A noi sembra che la conclusione a cui giunge il relatore sia una conclusione corretta, che tiene insieme il bene costituzionale e naturalmente l'accertamento della verità dall'altro, ma anche le prerogative del Parlamento, che, voglio ricordare, non sono prerogative del parlamentare. Qui non stiamo parlando di prerogative del singolo parlamentare, ma di prerogative dell'organo costituzionale, che viene protetto con questa norma costituzionale e poi con la norma ordinaria. Quindi, sull'Attaguile, dove si tratta di una sola intercettazione, mi pare che non ci sia problema, quindi credo che debba essere autorizzata; nel caso invece in cui si tratta delle cinque intercettazioni di Pagano, mi pare di poter dire che la prima sia sicuramente casuale, ma anche che il prudente apprezzamento del relatore alla sua proposta abbia senso, tenuto conto - lo ripeto ancora una volta a beneficio dell'Aula - anche del fatto che è vero che del merito non ci dobbiamo occupare, ma che effettivamente la vicenda processuale di cui ci stiamo occupando è andata via via in un certo senso sgonfiandosi.

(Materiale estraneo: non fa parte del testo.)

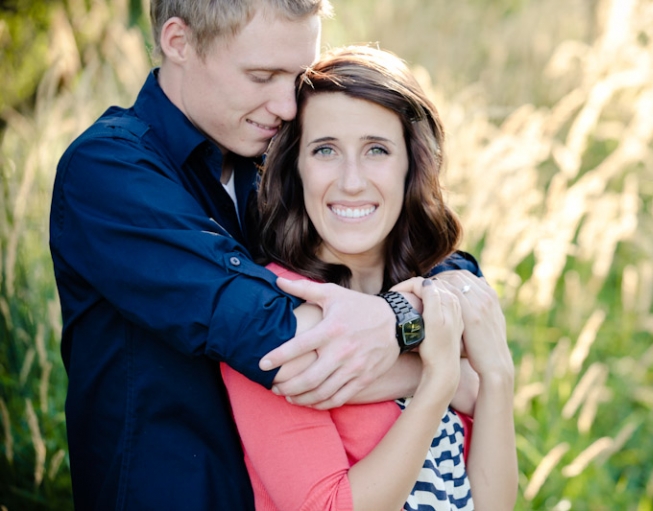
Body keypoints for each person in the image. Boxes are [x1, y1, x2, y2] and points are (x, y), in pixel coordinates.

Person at [49, 1, 482, 509]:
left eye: (297, 79)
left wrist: (419, 307)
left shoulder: (275, 163)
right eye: (262, 76)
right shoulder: (108, 172)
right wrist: (437, 362)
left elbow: (447, 267)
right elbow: (277, 340)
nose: (288, 106)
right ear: (178, 42)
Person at [221, 45, 518, 510]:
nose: (352, 181)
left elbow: (493, 505)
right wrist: (439, 380)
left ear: (410, 165)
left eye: (376, 149)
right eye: (325, 150)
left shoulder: (440, 294)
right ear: (296, 169)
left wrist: (497, 376)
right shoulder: (272, 316)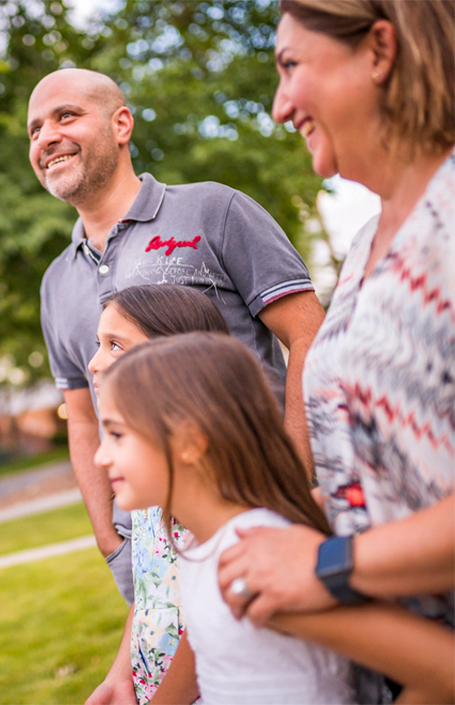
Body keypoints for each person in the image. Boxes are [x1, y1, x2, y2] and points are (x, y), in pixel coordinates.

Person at [216, 1, 453, 693]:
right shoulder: (361, 248)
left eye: (290, 66)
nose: (279, 107)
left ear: (380, 50)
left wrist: (326, 565)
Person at [27, 68, 326, 603]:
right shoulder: (54, 283)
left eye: (66, 116)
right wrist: (109, 540)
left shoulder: (214, 209)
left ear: (122, 125)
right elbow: (82, 419)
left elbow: (309, 337)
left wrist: (292, 482)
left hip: (253, 505)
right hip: (143, 547)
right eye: (34, 130)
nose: (46, 137)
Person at [95, 333, 454, 704]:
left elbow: (443, 672)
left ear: (190, 441)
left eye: (117, 434)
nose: (100, 457)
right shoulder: (199, 546)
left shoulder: (255, 562)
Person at [85, 285, 228, 705]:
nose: (94, 363)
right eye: (99, 344)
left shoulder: (207, 492)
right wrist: (119, 677)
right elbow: (153, 588)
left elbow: (208, 632)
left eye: (115, 345)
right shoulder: (150, 486)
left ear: (175, 358)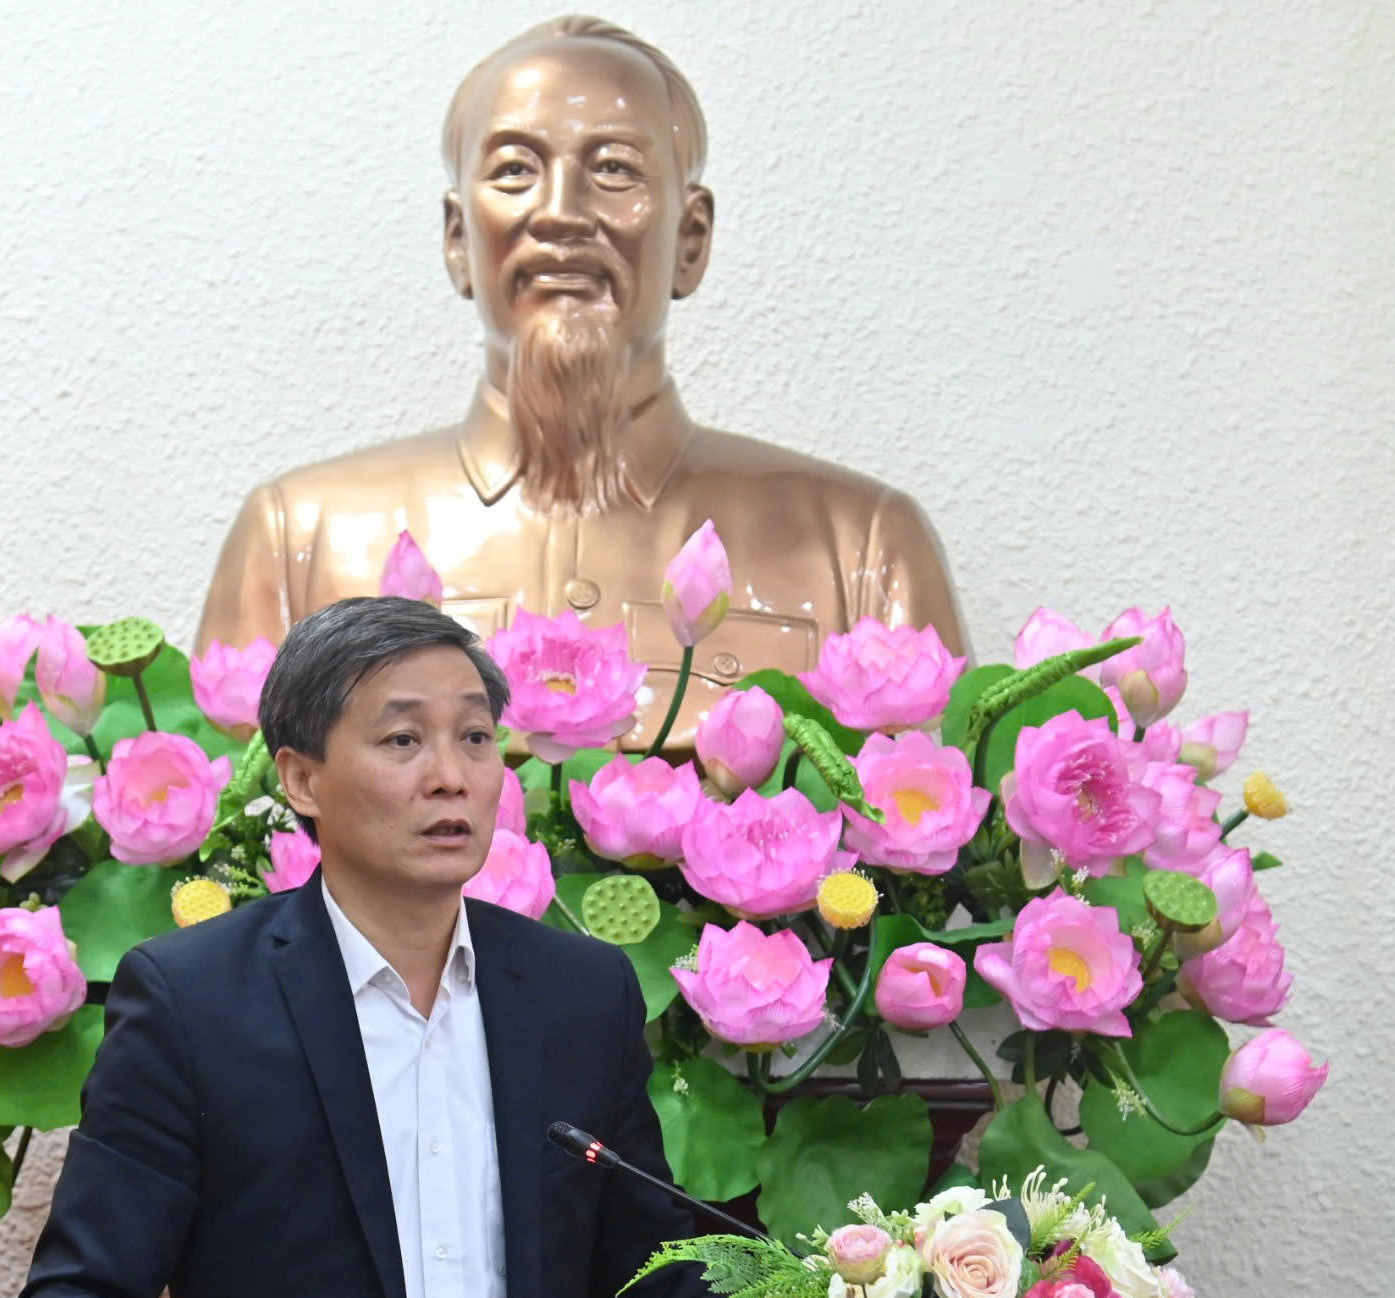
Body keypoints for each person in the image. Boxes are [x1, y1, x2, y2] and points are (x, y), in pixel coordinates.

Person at [13, 597, 736, 1298]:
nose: (451, 776)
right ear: (302, 778)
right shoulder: (195, 1002)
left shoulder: (577, 996)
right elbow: (78, 1291)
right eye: (403, 739)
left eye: (475, 737)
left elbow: (652, 1278)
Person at [195, 16, 968, 749]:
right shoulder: (297, 541)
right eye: (514, 170)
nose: (561, 213)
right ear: (458, 240)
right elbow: (235, 829)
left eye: (614, 170)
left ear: (691, 239)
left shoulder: (860, 548)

Quindi, in coerenza con quanto deciso precedentemente e per quello che mi viene da definire quasi un indirizzo giurisprudenziale della Giunta per le autorizzazioni, che vuole sicuramente venire incontro alle esigenze della magistratura inquirente, ogni qual volta però, giustamente, la legge e la Costituzione siano rispettate - e la legge prevede, come ho detto, sia l'intercettazione diretta, sulla quale non c'è dubbio, ma anche l'intercettazione indiretta, sulla quale va fatta un'analisi caso per caso -, penso che la valutazione del relatore, che è stata poi abbracciata a maggioranza dalla Commissione, possa essere considerata quella preferibile.